Job a
According to the reading on building a container runtime, which version of cgroup is required for memory and CPU limits?

Reading text
+++++
Why Build a Container Runtime?

Containers feel like magic until you look at what's actually happening. When docker run executes, the kernel doesn't spin up a virtual machine. It just creates a process with a restricted view of the system, shaped by five or six kernel primitives that have been in Linux since 2008.

Every production container runtime (Docker, Podman, containerd) is ultimately a thin orchestration layer on top of those primitives. Building one yourself is the fastest way to understand:

What a container actually is (spoiler: it's a process)
How pivot_root replaces the filesystem you see
How cgroups enforce the memory limit that OOM-kills your app
How the veth pair wires the container to the outside network

Prerequisites

Requirement	Why
Linux (kernel 5.10+ recommended)	All the kernel features used here are Linux-specific
Go 1.23+	Module system + `syscall` / `golang.org/x/sys`
`iproute2` (`ip` command)	Creating and managing network interfaces
`iptables`	NAT masquerading for container internet access
Root access	Namespaces, cgroup creation, and `pivot_root` require it
`nsenter`	Moving a network interface into a namespace

Check your kernel supports cgroup v2 (required for memory + CPU limits):

cat /sys/fs/cgroup/cgroup.controllers
# Should include: cpuset cpu io memory hugetlb pids rdma

Project Layout

gocount/
├── main.go
├── go.mod
├── Makefile
├── cmd/
│   ├── root.go       # cobra root command
│   ├── run.go        # run & start subcommands + child setup
│   ├── ps.go         # list containers
│   ├── stop.go       # stop & rm commands
│   └── inspect.go    # inspect a container
└── internal/
    ├── container/
    │   ├── container.go   # Container struct, in-memory map, JSON persistence
    │   ├── mount.go       # pivot_root, /proc /sys /dev mounts, DNS
    │   └── utils.go       # EnsureContainerDir
    ├── cgroups/
    │   └── cgroups.go     # cgroup v2 create / limits / delete
    ├── rootfs/
    │   └── manager.go     # download & extract Alpine Linux rootfs
    └── network/
        └── network.go     # veth pair, IP forwarding, NAT, in-container setup

Initialise it:

mkdir gocount && cd gocount
go mod init gocount
go get github.com/spf13/cobra@v1.10.1
go get golang.org/x/sys@v0.29.0

Concept 1: Linux Namespaces

A namespace wraps a global resource and gives a process the illusion that it has its own isolated instance of that resource. gocount uses four:

Flag	What it isolates
`CLONE_NEWPID`	PID space — the container's first process is PID 1
`CLONE_NEWUTS`	Hostname and domain name
`CLONE_NEWNS`	Mount tree — filesystem changes are invisible to the host
`CLONE_NEWNET`	Network stack — the container gets its own `lo`, no host interfaces

When you combine all four, the process is isolated enough to look and feel like a separate machine, even though it's sharing the same kernel as the host.
+++++
Records to process
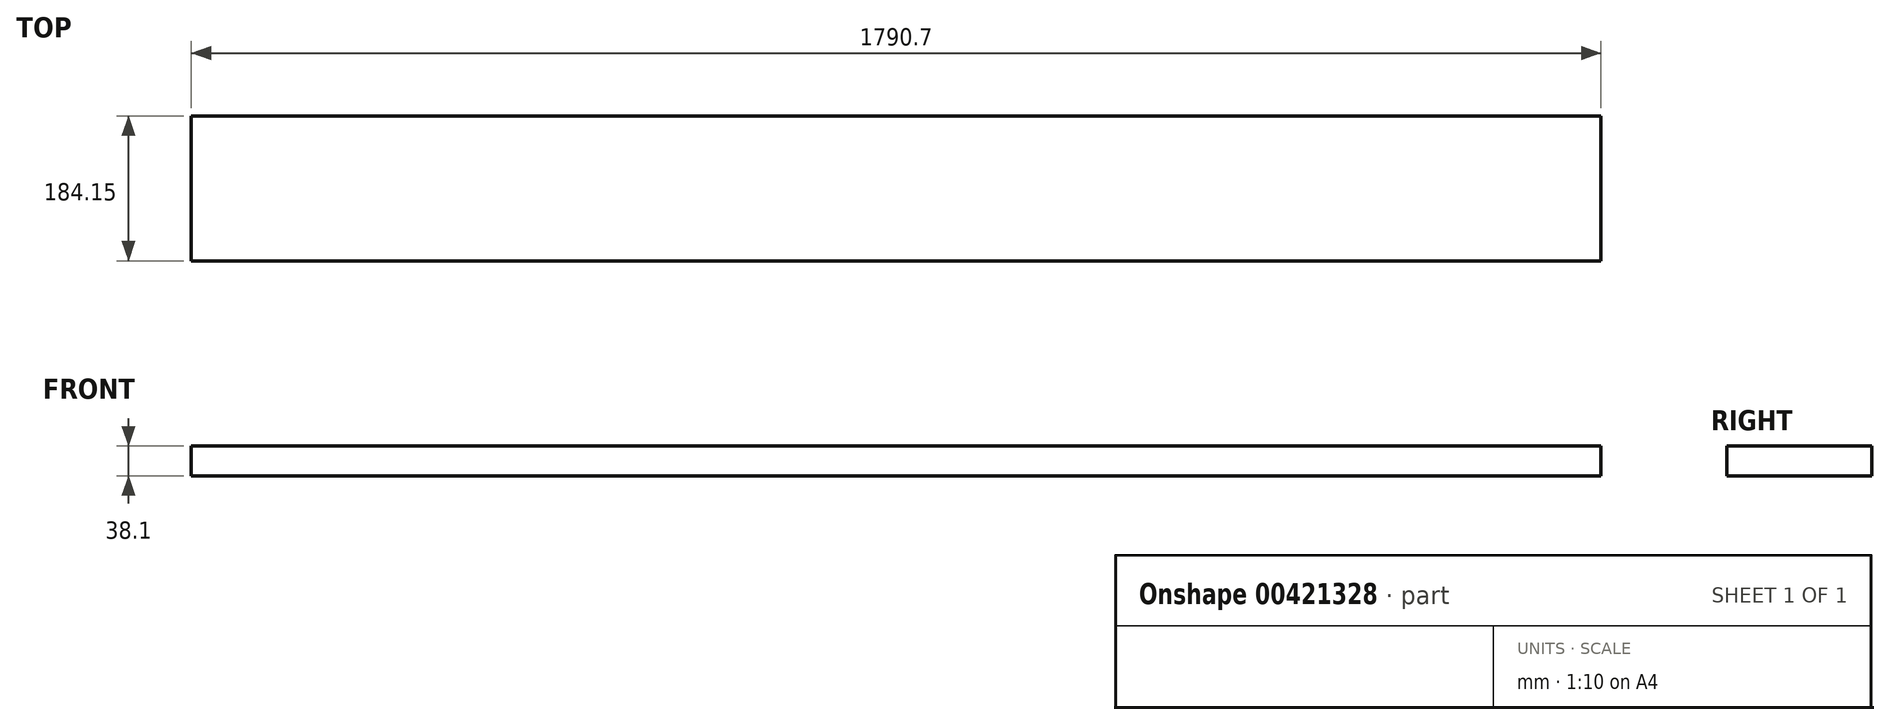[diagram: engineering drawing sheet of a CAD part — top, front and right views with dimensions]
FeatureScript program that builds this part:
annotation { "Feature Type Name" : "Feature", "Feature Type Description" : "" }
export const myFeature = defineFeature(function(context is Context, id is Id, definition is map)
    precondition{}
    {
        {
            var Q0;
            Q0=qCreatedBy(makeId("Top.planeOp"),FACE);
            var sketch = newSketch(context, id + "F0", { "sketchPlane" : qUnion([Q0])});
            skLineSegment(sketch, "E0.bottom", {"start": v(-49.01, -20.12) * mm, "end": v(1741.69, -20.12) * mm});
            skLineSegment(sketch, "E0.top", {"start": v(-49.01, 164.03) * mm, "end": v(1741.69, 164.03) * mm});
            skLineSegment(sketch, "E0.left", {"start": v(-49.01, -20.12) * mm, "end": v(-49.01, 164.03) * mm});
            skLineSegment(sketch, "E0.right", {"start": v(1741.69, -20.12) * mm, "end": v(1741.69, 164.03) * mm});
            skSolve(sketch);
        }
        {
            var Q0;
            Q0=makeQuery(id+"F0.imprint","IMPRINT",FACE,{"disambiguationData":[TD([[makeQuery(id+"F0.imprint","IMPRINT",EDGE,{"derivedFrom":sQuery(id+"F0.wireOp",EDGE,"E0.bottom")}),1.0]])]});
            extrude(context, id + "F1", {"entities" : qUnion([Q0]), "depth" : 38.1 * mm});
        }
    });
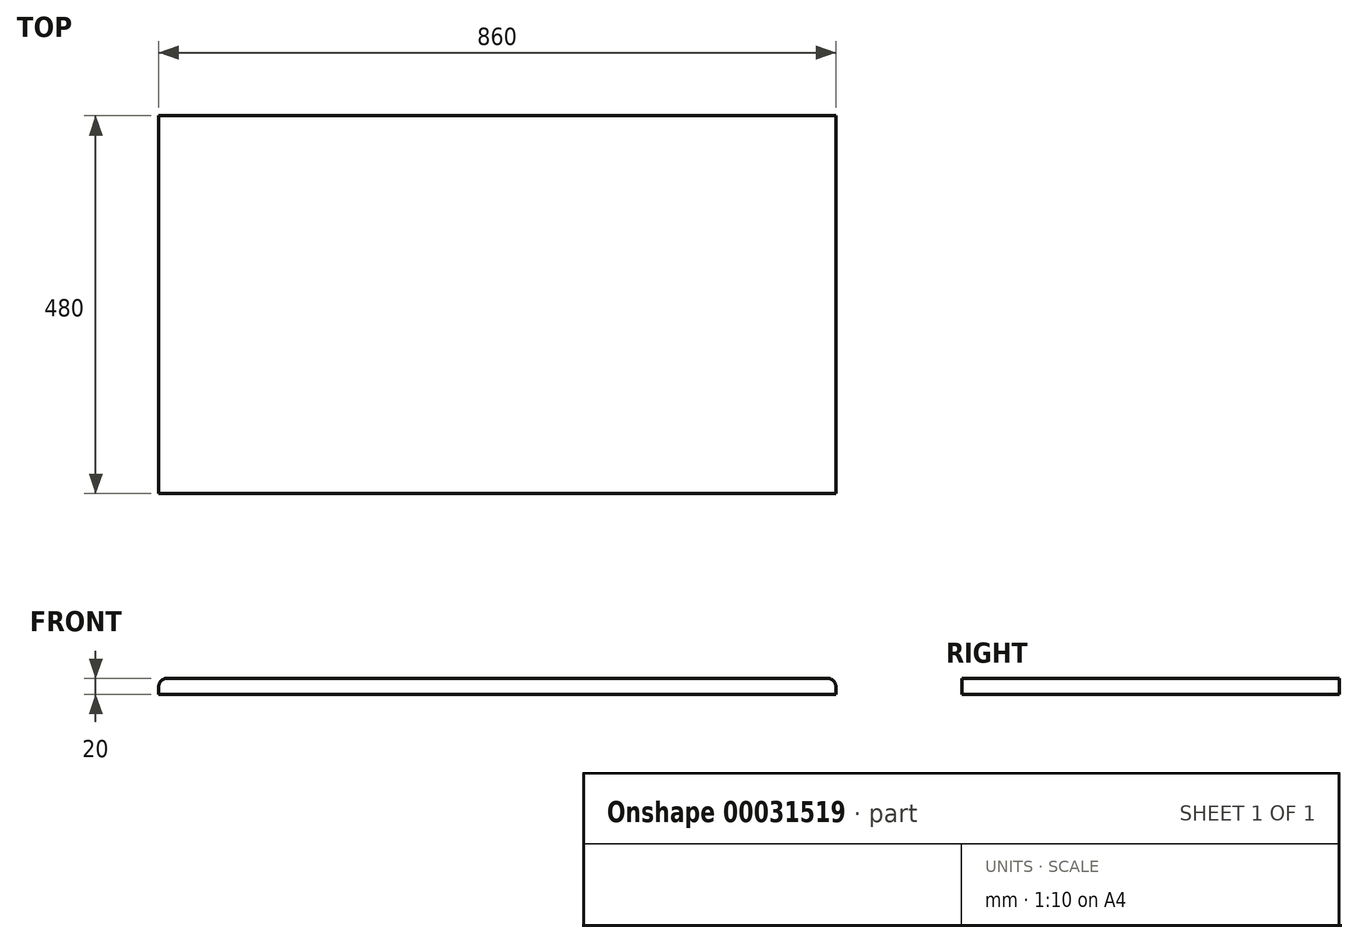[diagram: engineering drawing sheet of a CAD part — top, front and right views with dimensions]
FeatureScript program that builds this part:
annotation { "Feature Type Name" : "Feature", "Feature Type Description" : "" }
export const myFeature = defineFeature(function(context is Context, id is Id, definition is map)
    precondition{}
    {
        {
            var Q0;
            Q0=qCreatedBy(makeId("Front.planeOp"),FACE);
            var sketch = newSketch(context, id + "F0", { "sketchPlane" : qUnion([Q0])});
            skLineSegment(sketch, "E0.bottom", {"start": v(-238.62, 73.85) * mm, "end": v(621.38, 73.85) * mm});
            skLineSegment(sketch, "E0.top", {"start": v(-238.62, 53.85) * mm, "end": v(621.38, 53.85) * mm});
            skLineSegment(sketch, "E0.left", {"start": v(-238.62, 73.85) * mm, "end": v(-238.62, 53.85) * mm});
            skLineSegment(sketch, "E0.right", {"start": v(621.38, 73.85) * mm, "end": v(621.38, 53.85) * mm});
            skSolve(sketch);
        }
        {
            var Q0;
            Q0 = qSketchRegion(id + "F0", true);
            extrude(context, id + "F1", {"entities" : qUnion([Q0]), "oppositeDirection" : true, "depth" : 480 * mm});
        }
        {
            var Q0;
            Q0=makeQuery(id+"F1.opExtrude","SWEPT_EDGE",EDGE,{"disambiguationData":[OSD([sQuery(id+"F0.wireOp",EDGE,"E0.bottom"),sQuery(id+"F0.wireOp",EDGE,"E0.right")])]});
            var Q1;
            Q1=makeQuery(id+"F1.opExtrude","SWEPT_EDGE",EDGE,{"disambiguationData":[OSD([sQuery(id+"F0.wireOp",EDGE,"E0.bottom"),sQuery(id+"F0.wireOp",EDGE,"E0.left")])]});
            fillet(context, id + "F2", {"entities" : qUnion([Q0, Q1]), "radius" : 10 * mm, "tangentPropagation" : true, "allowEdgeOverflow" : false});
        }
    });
+++++
Job b
Find each line in the rows that contains the string "left" and copy those lines in full.

Complete output a
cgroup v2

Complete output b
            skLineSegment(sketch, "E0.left", {"start": v(-49.01, -20.12) * mm, "end": v(-49.01, 164.03) * mm});
            skLineSegment(sketch, "E0.left", {"start": v(-238.62, 73.85) * mm, "end": v(-238.62, 53.85) * mm});
            Q1=makeQuery(id+"F1.opExtrude","SWEPT_EDGE",EDGE,{"disambiguationData":[OSD([sQuery(id+"F0.wireOp",EDGE,"E0.bottom"),sQuery(id+"F0.wireOp",EDGE,"E0.left")])]});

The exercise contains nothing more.